**Görev Tanımı:**
Firmaların bilişim teknolojisi gelişmişliğini konu alan metindeki şu cümleyi İngilizceye çevirin: "Teknolojik açıdan hızlı gelişmelerin yaşandığı bilgi çağında, teknoloji, sadece bireyler için değil ülkeler ve organizasyonlar için de vazgeçilmez bir unsur haline gelmiştir."

Kabul Tarihi: 22 Nisan 2015 Sayfa Sayısı: xi(ön kısım)+88(tez)+6(ek) Anabilimdalı: Yönetim Bilişim Sistemleri Bilim Dalı: Yönetim Bilişim Sistemleri

Teknolojik açıdan hızlı gelişmelerin yaşandığı bilgi çağında, teknoloji, sadece bireyler için değil ülkeler ve organizasyonlar için de vazgeçilmez bir unsur haline gelmiştir.

Teknolojik fırsatlardan yararlanan ülkelerin ve organizasyonların ekonomik ve refah düzeyleri artarken, bu fırsatlardan faydalanamayan ülkeler ve organizasyonlar rakipleri ile rekabet edemez konuma gelmektedirler. Ülkelerin teknolojiye yaklaşımlarının ve hazırlılıklarının kıyaslanabilmesi için pek çok ölçüm aracı geliştirilirken, bir ülkenin ekonomisinde önemli katkı sahibi olan organizasyonların bilişim teknolojisi (BT) sahipliği ve kullanımını araştıran, farklı teknikler ile bu konuya yaklaşan çalışma sayısı oldukça azdır. Var olan çalışmalarda ise genellikle tek bir BİT uygulamasına odaklanılmış, organizasyonun genel yapı itibari ile hazır olma düzeyi ile ilgilenilmemiştir.

Bu çalışmada, global düzeyde geliştirilen ve ülkelerin BİT gelişmişliklerini kıyaslamayı amaçlayan indekslerin ötesinde, firmaların BT gelişmişliklerinin kıyaslanması üzerine odaklanılmıştır. Bu doğrultuda Sakarya İli’nde faaliyet göstermekte olan organizasyonların BT gelişmişlik düzeylerinin ölçülmesi amaçlanmış, bu amacı yerine getirebilmek için, ülkelerin e-hazırlık düzeylerini ölçen indeksler incelenmiş, organizasyonel düzeyde ölçüme uygun olacak metriklere karar verilerek firmaların BT gelişmişlik düzeyleri ölçülmüştür. Ayrıca çalışanların ve organizasyonun bir bütün olarak teknolojiye olan yaklaşımının BT gelişmişliği ile arasındaki ilişkinin belirlenmesine de çalışılmıştır.

Tek sahnelerin fotoğraf setleri
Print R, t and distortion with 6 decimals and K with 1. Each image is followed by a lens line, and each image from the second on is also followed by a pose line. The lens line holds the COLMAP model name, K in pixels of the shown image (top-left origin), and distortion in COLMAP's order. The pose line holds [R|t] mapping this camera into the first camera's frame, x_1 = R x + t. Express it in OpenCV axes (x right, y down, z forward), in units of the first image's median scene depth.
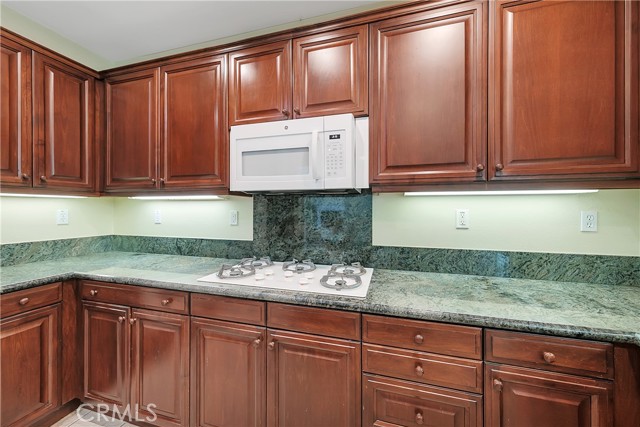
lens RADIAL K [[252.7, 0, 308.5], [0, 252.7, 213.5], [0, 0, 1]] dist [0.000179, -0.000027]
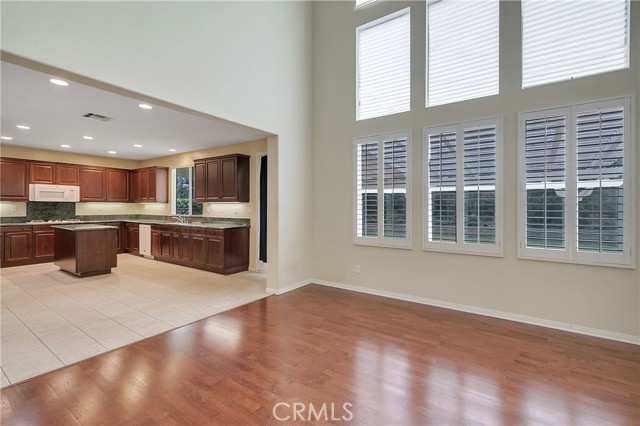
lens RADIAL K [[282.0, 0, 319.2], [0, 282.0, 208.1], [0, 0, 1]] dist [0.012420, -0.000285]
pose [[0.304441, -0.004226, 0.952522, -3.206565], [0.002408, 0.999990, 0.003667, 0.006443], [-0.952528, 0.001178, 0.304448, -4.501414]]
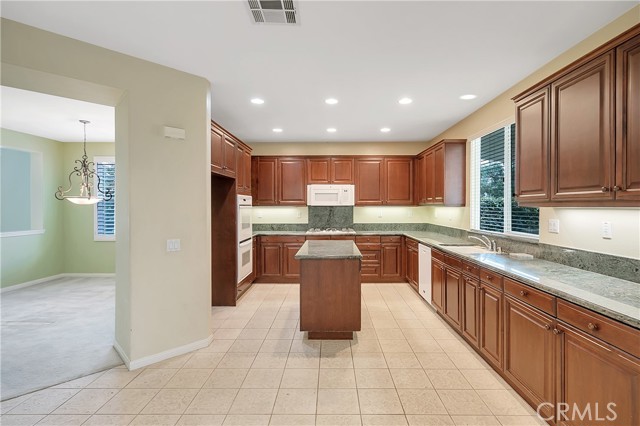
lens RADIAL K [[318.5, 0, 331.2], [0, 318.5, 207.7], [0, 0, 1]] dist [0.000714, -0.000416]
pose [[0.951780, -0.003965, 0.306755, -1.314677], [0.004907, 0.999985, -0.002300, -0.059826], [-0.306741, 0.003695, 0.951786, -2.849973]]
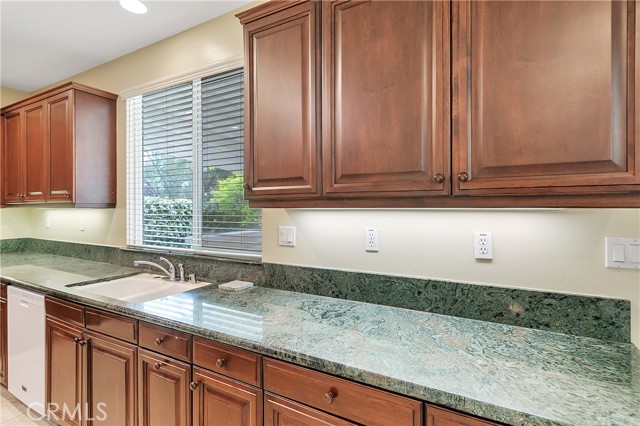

**Yanıt Alanı:**
In the information age, in which rapid technological developments are taking place, technology has become an indispensable element not only for individuals but also for countries and organizations.